Figure 5. Adenosine prevents and treats OA in a PTOA rat model via A2AR ligation.

(a) Shown is the experimental design with anterior cruciate ligament disruption on day 0 followed by injection of liposomal adenosine at the indicated times. (b) Representative photographs of the gross appearance of the knees of the rats at the time of killing (top row femur, bottom row tibia) and on the bottom is shown knee size measured with a caliper immediately before injection. (c) Representative μCT images of hexabrix-imaged cartilage (Top row, femur; bottom row, tibia). The cartilage is pink in this image and underlying bone is grey. In the panel beneath is shown the mean (±s.e.m.) volume of cartilage present in the affected knee expressed as the percentage of the volume of cartilage in the unaffected knee. S, saline-injected; L, empty liposome-injected; A, adenosine-liposome injected. (d) Shown are representative safranin-O-stained sections and immunohistologic sections for MMP-13 expression in rat tibial plateaus following ACL rupture. Graphs show the OARSI scores of the knees of the rats studied here. (e) Representative gross photograph and photomicrographs of rat knee injected with liposome formulation containing adenosine plus ZM241385 and respective safranin-O staining and MMP-13 immuhohistochemistry. Graphs show the OARSI scores for rat knees treated with adenosine plus adenosine receptor antagonists. Data are expressed as mean±s.e.m. of 5–6 animals for each group and data were analysed for statistical significance by one-way analysis of variance followed by Bonferroni post hoc test of differences among various treatments (*P<0.05; **P<0.01, ***P<0.001).

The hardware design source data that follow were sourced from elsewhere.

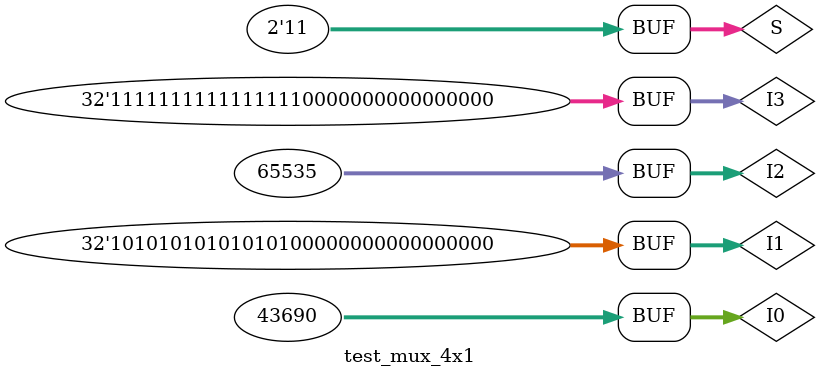
<source format=v>
module test_mux_4x1;
	//Selection lines (2)
	reg [1:0] S;

	//Inputs (4)
	reg [31:0] I0;
	reg [31:0] I1;
	reg [31:0] I2;
	reg [31:0] I3;

	//Output
	wire [31:0] Y;

	mux_4x1 mux2 (Y, S, I0, I1, I2, I3);
	initial #100 begin
		S = 2'b00;
		I0 = 32'h0000AAAA;
		I1 = 32'hAAAA0000;
		I2 = 32'h0000FFFF;
		I3 = 32'hFFFF0000;
		
		$display ("\n4x1 Mux Test");
		$display ("S   I0   I1   I2   I3   Y");
		$monitor ("%b   %h   %h   %h   %h   %h", S, I0, I1, I2, I3, Y);

		repeat (3) #1 begin
			S = S + 1;
		end

	end
endmodule

</source>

Figure 6. Endogenous adenosine maintains cartilage homeostasis.

Here we provide a conceptual model of the role of adenosine production and adenosine receptor ligation in inflammation and in the pathogenesis of OA. Adenosine is generated which ligates A2AR maintaining homeostasis in cartilage after mechanical loading and other stresses. A2AR ligation exerts an anti-inflammatory and chondroprotective effect by blocking NF-κB nuclear translocation and promoting production of growth factors. During OA progression a decrease of adenosine in the extracellular space occurs due partially to IL-1β effect on ATP and adenosine transporters and the enzymes involved in ATP/ADP catabolism. Moreover, decreased mitochondrial number, observed in OA chondrocytes, contributes to diminished cellular ATP levels. Moreover, production and release of adenosine deaminase by inflammatory cells can exacerbate the progression of OA by further reduction of adenosine levels (unpublished figure created by C.C.).